There are alternative ways to install the model’s packages that do not require executing a separate command – see the options in the next sections of this page.

3. Models list

The table presents a list of all of the ODQA models available in the DeepPavlov Library.

Config

Description

odqa/en_odqa_infer_wiki.json

Basic config for English language. Consists of of Binary Passage Retrieval, TF-IDF retrieval and reader.

odqa/en_odqa_pop_infer_wiki.json

Extended config for English language. Consists of of Binary Passage Retrieval, TF-IDF retrieval, popularity ranker and reader.

odqa/ru_odqa_infer_wiki.json

Basic config for Russian language. Consists of TF-IDF ranker and reader.

The table presents the scores on Natural Questions and SberQuAD dataset and memory consumption.

Config

Number ofparagraphs

Dataset

F1

EM

RAM

GPU

Time for 1 query

odqa/en_odqa_infer_wiki.json

200

Natural Questions

45.2

37.0

10.4

2.4

4.9 s

odqa/ru_odqa_infer_wiki.json

100

SberQuAD

59.2

49.0

13.1

5.3

2.0 s

4. Use the model for prediction

4.1 Predict using Python

English

[ ]:
from deeppavlov import build_model

odqa_en = build_model('en_odqa_infer_wiki', download=True, install=True)

Input: List[questions]

Output: Tuple[List[answers], List[answer scores], List[answer places in paragraph]]

[ ]:
odqa_en(["What is the name of Darth Vader's son?"])
[['Luke Skywalker'], [4.196979999542236]]

Russian

[ ]:
from deeppavlov import build_model

odqa_ru = build_model('ru_odqa_infer_wiki', download=True, install=True)
[ ]:
odqa_ru(["Где живут кенгуру?"])
[['на востоке и юге Австралии'], [0.9999760985374451]]

4.2 Predict using CLI

You can also get predictions in an interactive mode through CLI (Сommand Line Interface).

[ ]:
! python -m deeppavlov interact en_odqa_infer_wiki -d

-d is an optional download key (alternative to download=True in Python code). The key -d is used to download the pre-trained model along with embeddings and all other files needed to run the model.

5. Customize the model

5.1 Description of config parameters

Parameters of bpr component:

  • load_path - path with checkpoint of query encoder and bpr index;

  • query_encoder_file - filename of query encoder (Transformer-based model which takes a question as input and obtains its binary embedding);

  • bpr_index - filename with BPR index (matrix of paragraph binary vectors);

  • pretrained_model - Transformer model, used in query encoder;

  • max_query_length - maximal length (in sub-tokens) of the input to the query encoder;

  • top_n - how many paragraph IDs to return per a question.

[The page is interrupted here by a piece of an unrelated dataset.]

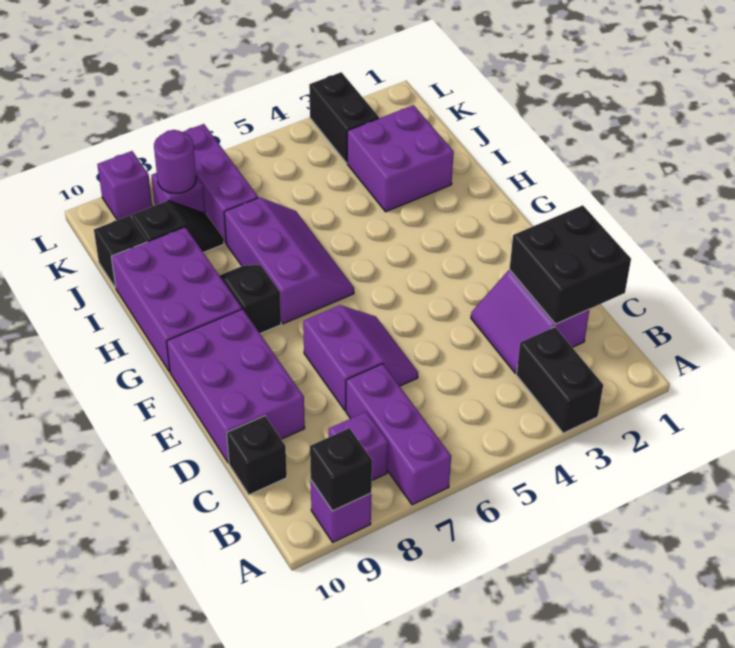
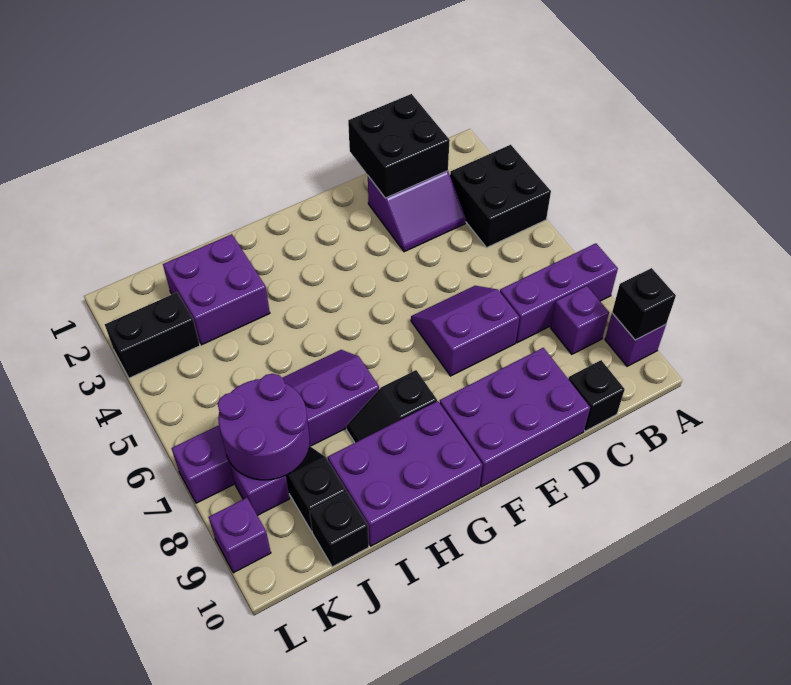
black 1x2 brick [516,327,603,433] -> black 2x2 brick [450,145,551,247]
purple 2x3 slope [224,197,354,324] -> purple 2x2 slope [283,350,379,446]
purple 1x1 round brick [154,130,196,193] -> purple 2x2 round brick [218,374,310,480]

Parameters of tfidf_ranker component:

  • top_n - how many paragraph IDs to return per a question.

Parameters of logit_ranker component:

  • batch_size - the paragraphs from the database (some of which contain the answer to the question, others - do not contain) will be split into batches with the size batch_size for extraction of candidate answer in each paragraph;

  • squad_model - the model which finds spans of an answer in a paragraph;

  • sort_noans - whether to put paragraphs with no answer in the end of paragraph list, sorted by confidences;

  • top_n - the number of possible answers for a question;

  • return_answer_sentence - whether to return the sentence from the paragraph with the answer.

5.2 Building the index and training the reader model

There are two customizable components in ODQA configs:

  • TF-IDF ranker;

  • Reading comprehension model.

If you would like to build the TF-IDF index for your own text database, read here.

In addition, to train the Reader on your data, read here.